- Job 1
In the forum thread on rescheduling, what limit does juan say both groups of "good reschedulers" should stay within?
- Job 2
In the entries, rewrite the lines from the line with "orchestrate the interaction" up to and including the line with "metrics supported by", replacing "linear search" with "brute-force search" and leaving everything else unchanged.
*** Passage for review Section Begins ***
Rescheduling - final attempt

Message boards : Number crunching : Rescheduling - final attempt
Message board moderation

To post messages, you must log in.

1 · 2 · 3 · 4 . . . 7 · Next

AuthorMessage
Profile William
Volunteer tester
Avatar

Send message
Joined: 14 Feb 13
Posts: 2037
Credit: 17,689,662
RAC: 0
Message 1479590 - Posted: 20 Feb 2014, 12:11:08 UTC

Ok, guys. You're going to get another chance to discuss this controversial topic.
Nicely, civil and EMOTIONFREE. I mean it.
I don't want anything that smacks even remotely of flaming, insults, accusations or similar.
You are perfectly entitled to your various opinions, but please state them rationally.
This thread is going to see hard moderation. If you can't post without turning off your emotions first, don't. You'll only get modded.

I reserve the right to have any posts removed that don't fit my criteria of an emotionfree debate. I realise this is difficult for some people. You just will have to try very hard if you wish to contribute.

I reserve the right to have this thread closed if it turns out that you just cannot discuss this topic civilly and without getting upset.

Think of it as a panel discussion. People who disturb the proceedings will be escorted off the premises. If the panel comes to blows, the proceedings will be halted without further ado.

Before everybody starts talking, can we please have one post from each side - in favour and against - laying out your postion and reasoning in a few words.

First person to use the c-word owes me a drink ;)
A person who won't read has no advantage over one who can't read. (Mark Twain)
ID: 1479590 · Report as offensive
juan BFP Crowdfunding Project Donor*Special Project $75 donorSpecial Project $250 donor
Volunteer tester
Avatar

Send message
Joined: 16 Mar 07
Posts: 9786
Credit: 572,710,851
RAC: 3,799
Panama
Message 1479599 - Posted: 20 Feb 2014, 12:52:22 UTC - in response to Message 1479590.  
Last modified: 20 Feb 2014, 13:06:37 UTC

First person to use the c-word owes me a drink ;)

LOL - I´m doomed... :)

First of all, we need to separate "good and bad reschedulers"

The first group is composed of those who need to use the rescheduling to keep their hosts working, for several real reasons, the best example of this group is when no MB apps where avaiable to his OS. They have no other option than rescheduler their jobs. So is good for the project in this case (keep more hosts crunching).

There are several other who realy knows how to rescheduling and uses the rescheduler just to store more WU on their hosts but crunch the WU on the right device (GPU WU on GPU only) so in theory this still have no impact on the project.

From my POV both groups are "good reschedulers", if they stay within the 200WU limit of course, and if you look with imparciality what they doing is good for the project (applause to them)

And there are a third group, those who only rescheduling to optain more RAC, the "allready called cheaters". They are the ones who we need to worry about.

Their host could crunch MB with no problems, then why they stockpilling to many AP WU and artificialy create a 15 or more days cache? if that is not needed after COLO. That i need to better understand, but my only clue is to obtain more RAC.
*** Passage for review Section Ends ***
*** Material shown Section Begins ***
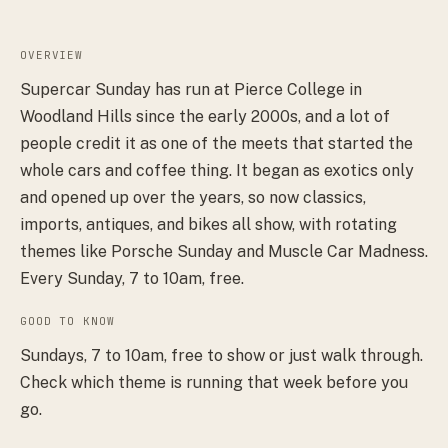
OVERVIEW
Supercar Sunday has run at Pierce College in
Woodland Hills since the early 2000s, and a lot of
people credit it as one of the meets that started the
whole cars and coffee thing. It began as exotics only
and opened up over the years, so now classics,
imports, antiques, and bikes all show, with rotating
themes like Porsche Sunday and Muscle Car Madness.
Every Sunday, 7 to 10am, free.
GOOD TO KNOW
Sundays, 7 to 10am, free to show or just walk through.
Check which theme is running that week before you
go.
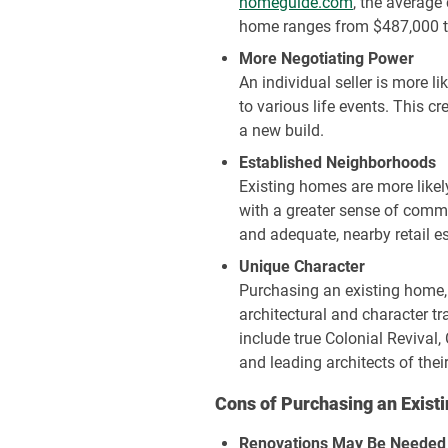
homeguide.com
, the average
home ranges from $487,000 to
More Negotiating Power
An individual seller is more l
to various life events.
This cr
a new build.
Established Neighborhoods
Existing homes are more like
with a greater sense of commu
and adequate, nearby retail e
Unique Character
Purchasing an existing home, 
architectural and character t
include true Colonial Revival
and leading architects of their
Cons of Purchasing an Exis
Renovations May Be Needed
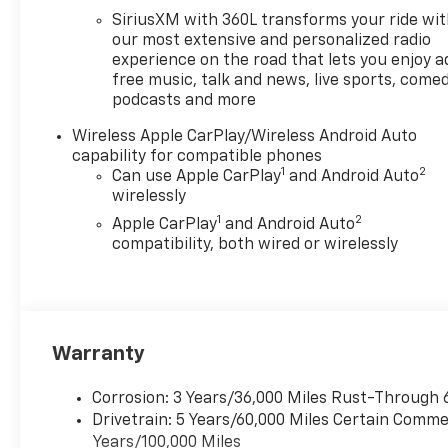
Located at Feldman Chevrolet
SiriusXM with 360L transforms your ride wi
of New Hudson. Call now!
our most extensive and personalized radio
248-264-3517. Must qualify
experience on the road that lets you enjoy a
free music, talk and news, live sports, comed
for Gm Employee Discount
podcasts and more
and the following incentives:
$1000 - Chevrolet Consumer
Wireless Apple CarPlay/Wireless Android Auto
Cash Program. Exp.
capability for compatible phones
08/31/2026
1
2
Can use Apple CarPlay
and Android Auto
wirelessly
1
2
Apple CarPlay
and Android Auto
compatibility, both wired or wirelessly
Warranty
Corrosion: 3 Years/36,000 Miles Rust-Through 
Drivetrain: 5 Years/60,000 Miles Certain Commer
Years/100,000 Miles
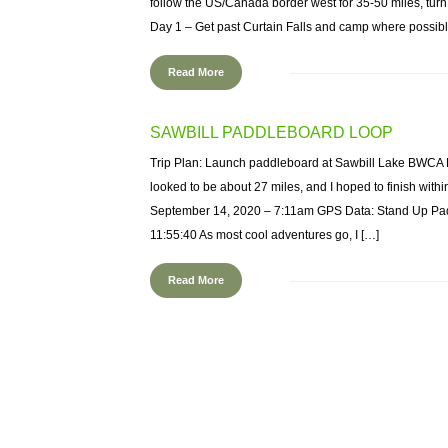
follow the US/Canada border west for 35-50 miles, tur
Day 1 – Get past Curtain Falls and camp where possibl
Read More
SAWBILL PADDLEBOARD LOOP
Trip Plan: Launch paddleboard at Sawbill Lake BWCA En
looked to be about 27 miles, and I hoped to finish within
September 14, 2020 – 7:11am GPS Data: Stand Up Padd
11:55:40 As most cool adventures go, I […]
Read More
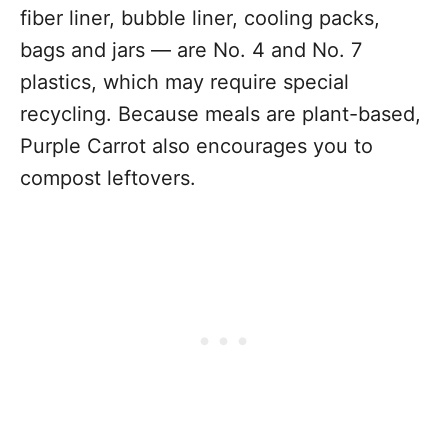
fiber liner, bubble liner, cooling packs,
bags and jars — are No. 4 and No. 7
plastics, which may require special
recycling. Because meals are plant-based,
Purple Carrot also encourages you to
compost leftovers.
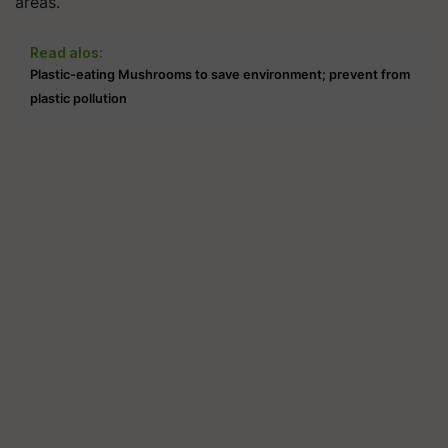
areas.
Read alos:
Plastic-eating Mushrooms to save environment; prevent from
plastic pollution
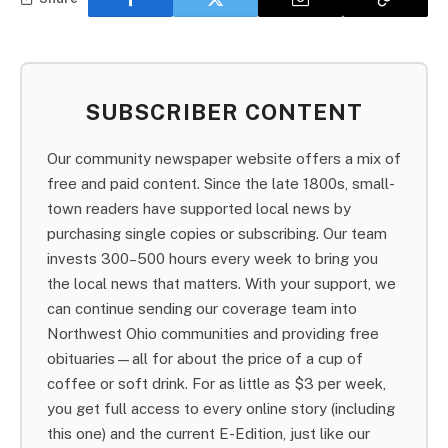
SUBSCRIBER CONTENT
Our community newspaper website offers a mix of
free and paid content. Since the late 1800s, small-
town readers have supported local news by
purchasing single copies or subscribing. Our team
invests 300–500 hours every week to bring you
the local news that matters. With your support, we
can continue sending our coverage team into
Northwest Ohio communities and providing free
obituaries—all for about the price of a cup of
coffee or soft drink. For as little as $3 per week,
you get full access to every online story (including
this one) and the current E-Edition, just like our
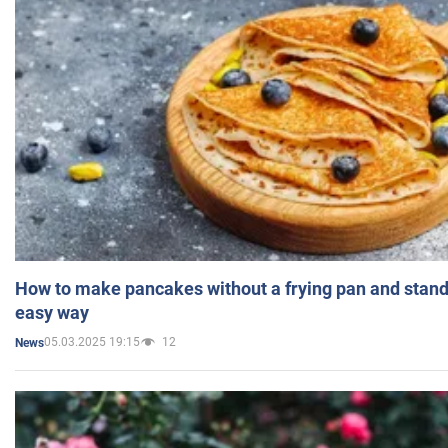
How to make pancakes without a frying pan and standi
easy way
05.03.2025 19:15
12
News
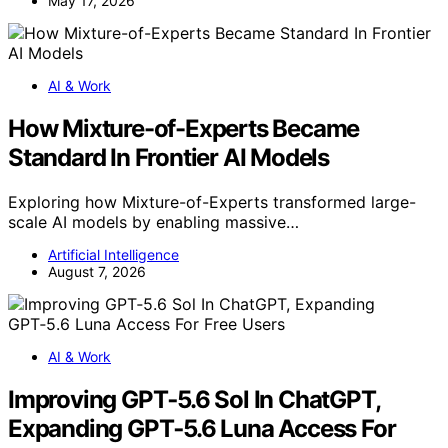
May 17, 2026
AI & Work
How Mixture-of-Experts Became
Standard In Frontier AI Models
Exploring how Mixture-of-Experts transformed large-
scale AI models by enabling massive…
Artificial Intelligence
August 7, 2026
AI & Work
Improving GPT‑5.6 Sol In ChatGPT,
Expanding GPT‑5.6 Luna Access For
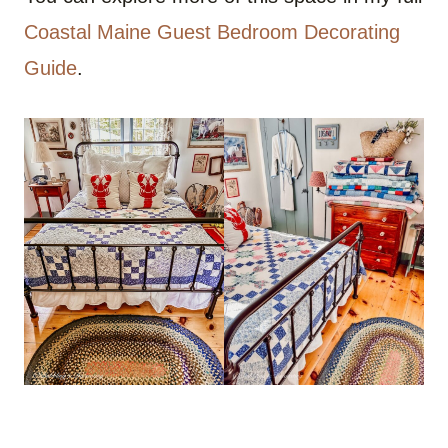
Coastal Maine Guest Bedroom Decorating
Guide
.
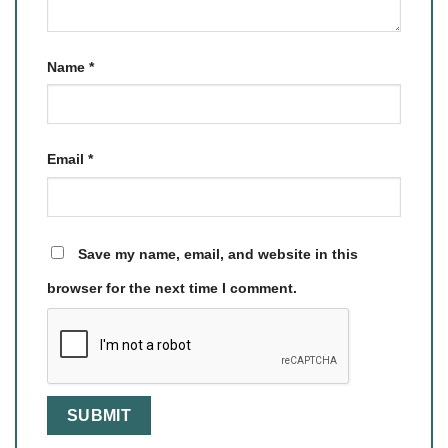
Name
*
Email
*
Save my name, email, and website in this
browser for the next time I comment.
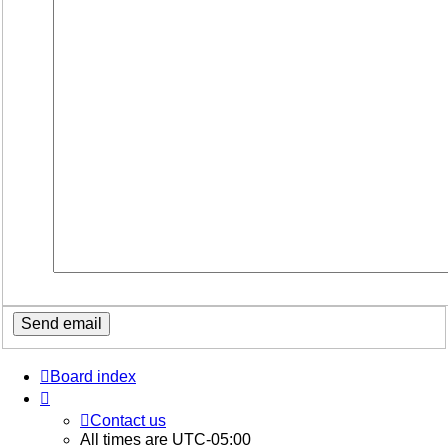
Board index
Contact us
All times are
UTC-05:00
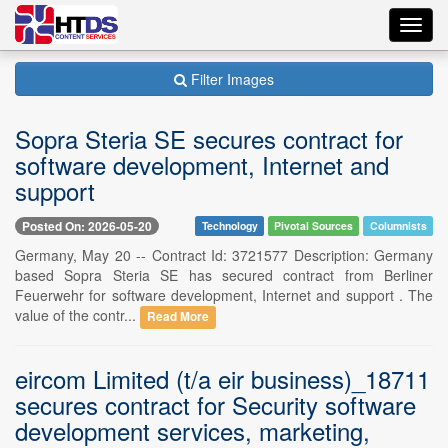
Toggl
navig
Filter Images
Sopra Steria SE secures contract for
software development, Internet and
support
Posted On: 2026-05-20
Technology
Pivotal Sources
Columnists
Germany, May 20 -- Contract Id: 3721577 Description: Germany
based Sopra Steria SE has secured contract from Berliner
Feuerwehr for software development, Internet and support . The
value of the contr...
Read More
eircom Limited (t/a eir business)_18711
secures contract for Security software
development services, marketing,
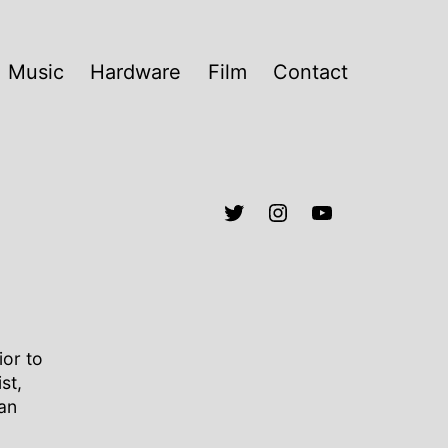
Music
Hardware
Film
Contact
ior to
st,
an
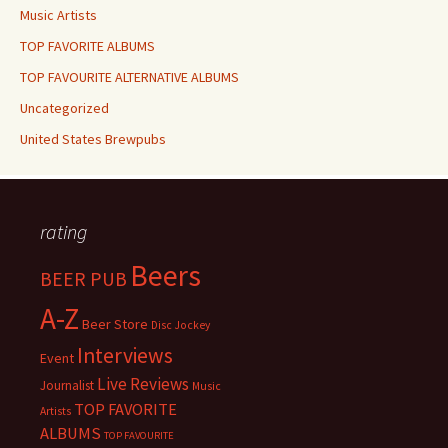
Music Artists
TOP FAVORITE ALBUMS
TOP FAVOURITE ALTERNATIVE ALBUMS
Uncategorized
United States Brewpubs
rating
Beers
BEER PUB
A-Z
Beer Store
Disc Jockey
Interviews
Event
Live Reviews
Journalist
Music
TOP FAVORITE
Artists
ALBUMS
TOP FAVOURITE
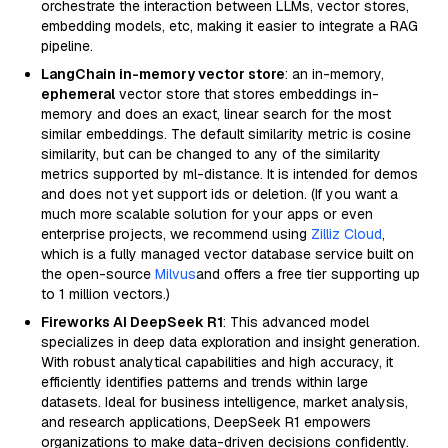
orchestrate the interaction between LLMs, vector stores,
embedding models, etc, making it easier to integrate a RAG
pipeline.
LangChain in-memory vector store
: an in-memory,
ephemeral
vector store that stores embeddings in-
memory and does an exact, linear search for the most
similar embeddings. The default similarity metric is cosine
similarity, but can be changed to any of the similarity
metrics supported by ml-distance. It is intended for demos
and does not yet support ids or deletion. (If you want a
much more scalable solution for your apps or even
enterprise projects, we recommend using
Zilliz Cloud
,
which is a fully managed vector database service built on
the open-source
Milvus
and offers a free tier supporting up
to 1 million vectors.)
Fireworks AI DeepSeek R1
: This advanced model
specializes in deep data exploration and insight generation.
With robust analytical capabilities and high accuracy, it
efficiently identifies patterns and trends within large
datasets. Ideal for business intelligence, market analysis,
and research applications, DeepSeek R1 empowers
organizations to make data-driven decisions confidently.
*** Material shown Section Ends ***
- Your solution 1
The 200WU limit.

- Your solution 2
orchestrate the interaction between LLMs, vector stores,
embedding models, etc, making it easier to integrate a RAG
pipeline.
LangChain in-memory vector store
: an in-memory,
ephemeral
vector store that stores embeddings in-
memory and does an exact, brute-force search for the most
similar embeddings. The default similarity metric is cosine
similarity, but can be changed to any of the similarity
metrics supported by ml-distance. It is intended for demos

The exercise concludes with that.